Tolkien dans les tranchées

1. Quelques faits [1]

Lorsque l’Angleterre rentre en guerre, John Ronald Reuel Tolkien vient de finir brillamment ses études à Oxford et de se marier avec Édith. En conscience, il part, en juin 1916, comme officier et engagé volontaire. Il ne reviendra qu’en novembre.

L’épreuve est terrible. C’est « comme un mort » qu’il quitte sa femme qu’il aime profondément et qu’il a épousée trois mois auparavant. Là-bas, dans les tranchées, il rencontre les poux, la putréfaction, le danger incessant, l’horreur quotidienne de la mort violente qui frappe au hasard. Mais beaucoup plus, c’est la mort de tant et tant d’amis qui l’affectera. Rien que le premier jour de l’offensive sur la Somme, le 1er juillet 1916, presque 20 000 soldats britanniques tomberont. De fait, tous ses amis, sauf un, Christopher Wiseman, mourront. En particulier, il apprendra le décès de deux des amis très chers, Robert Quilter Gilson et Geoffrey Bache Smith, avec qui il forma durant le collège un club, le TCBS (Tea Club and Barrovian Society), partageant pendant de longues années de hauts projets littéraires et le même désir de « témoigner pour Dieu et la Vérité » (Lettre du 12 août 1916).

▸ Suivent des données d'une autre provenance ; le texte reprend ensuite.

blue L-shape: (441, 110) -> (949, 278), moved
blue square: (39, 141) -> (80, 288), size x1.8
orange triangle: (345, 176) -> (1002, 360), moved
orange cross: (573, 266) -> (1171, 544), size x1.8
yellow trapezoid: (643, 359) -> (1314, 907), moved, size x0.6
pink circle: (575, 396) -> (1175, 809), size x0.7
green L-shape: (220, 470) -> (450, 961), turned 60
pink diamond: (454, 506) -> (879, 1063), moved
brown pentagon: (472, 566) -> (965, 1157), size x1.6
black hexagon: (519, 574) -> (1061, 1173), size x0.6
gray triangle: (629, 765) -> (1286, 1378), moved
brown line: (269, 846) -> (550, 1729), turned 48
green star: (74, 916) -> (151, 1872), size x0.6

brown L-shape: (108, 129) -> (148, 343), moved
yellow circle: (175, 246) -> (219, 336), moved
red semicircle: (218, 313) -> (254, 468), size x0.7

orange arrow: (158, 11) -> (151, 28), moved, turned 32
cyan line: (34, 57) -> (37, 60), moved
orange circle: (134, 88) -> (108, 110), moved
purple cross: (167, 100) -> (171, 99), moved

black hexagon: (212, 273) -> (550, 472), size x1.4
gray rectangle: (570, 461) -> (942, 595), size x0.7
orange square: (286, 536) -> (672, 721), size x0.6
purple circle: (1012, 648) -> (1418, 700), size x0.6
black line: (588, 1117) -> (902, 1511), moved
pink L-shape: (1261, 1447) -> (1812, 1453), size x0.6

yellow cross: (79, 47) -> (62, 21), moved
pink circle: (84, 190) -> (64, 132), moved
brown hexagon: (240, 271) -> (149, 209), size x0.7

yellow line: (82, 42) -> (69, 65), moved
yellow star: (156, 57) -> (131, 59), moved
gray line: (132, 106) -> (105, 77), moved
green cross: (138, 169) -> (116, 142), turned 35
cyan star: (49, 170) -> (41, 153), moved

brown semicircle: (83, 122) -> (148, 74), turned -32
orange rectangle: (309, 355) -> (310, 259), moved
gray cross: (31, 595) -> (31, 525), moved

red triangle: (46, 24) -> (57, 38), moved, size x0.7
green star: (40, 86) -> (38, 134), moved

2. Le retentissement sur son œuvre

Il est toujours risqué d’établir des relations trop univoques entre la vie d’un auteur et son œuvre, sauf indications expresses. Les cloisonner est tout aussi irréaliste. La première intuition de l’œuvre romanesque de Tolkien et les premiers textes datent de cette guerre et, plus précisément, de 1916, à l’hôpital, alors qu’il survit à la bataille de la Somme. Or, la première des histoires de ce qui deviendra sa Mythologie ou plutôt son Légendaire s’intitule « La chute de Gondolin ».

Contrairement à ce que l’on a parfois dit, Le Seigneur des anneaux fait écho non pas à la seconde Guerre mondiale, mais à la première. L’attestation la plus transparente en est le passage par le Marais des morts, près du Mordor : comme le terrain de bataille de la Somme, ce lieu est un labyrinthe boueux où Frodon et Sam croisent les cadavres en putréfaction à chaque pas. Tolkien ne parle-t-il pas aussi de la « bataille des Larmes Innombrables » [The Battle of Unnumbered Tears] dans le Silmarillion ?

Le professeur de philologie n’a pas seulement croisé la mort pendant cette guerre atroce, mais aussi le courage, la gaieté et la simplicité sans retour sur soi des soldats. Or, ne s’agit-il pas des traits de caractère des hobbits, notamment de l’exemplaire Sam Gamegie ? De fait, il a souvent dit qu’il s’en est inspiré. La Terre du Milieu n’est-elle pas notre terre, à des temps immémoriaux ? Et « ce chapitre d’une histoire ancienne », certes, « fut un temps de souffrance et de ténèbres grandissantes », mais aussi un temps de « grande bravoure, et de hauts faits qui ne furent pas totalement vains » (La fraternité de l’Anneau, I, 2).

Il faut dire encore davantage. Dans son expérience des tranchées, Tolkien a sans doute tenu grâce à sa foi catholique profondément inviscérée. Or, l’un des enseignements les plus constants et les plus profonds du Seigneur des anneaux est que, même dans le chaos le plus décourageant, une Providence secrète ne cesse d’être à l’œuvre, de préparer l’eucatastrophe finale et de susciter l’invincible espérance (cf. site : « Espérer contre toute espérance. Une étoile dans la ténèbre du Mordor »).

Pascal Ide

[1] Sur Tolkien dans les tranchées, c’est-à-dire pendant la Guerre de 1914-1918, cf. John Garth, Tolkien and the Great War. The Threshold of Middle-earth, London, HarperCollins, 2003 : Tolkien et la Grande Guerre. Au seuil de la Terre du Milieu, trad. Johan-Frédérik Hel Guedj, Paris, Christian Bourgois, 2014. C’est aussi un des meilleurs ouvrages sur l’écrivain. Cf. aussi Irène Fernandez, « Un jeune catholique anglais sur la Somme », Communio. La religion des tranchées, 41 (septembre-décembre 2016) n° 5-6, p. 165-167.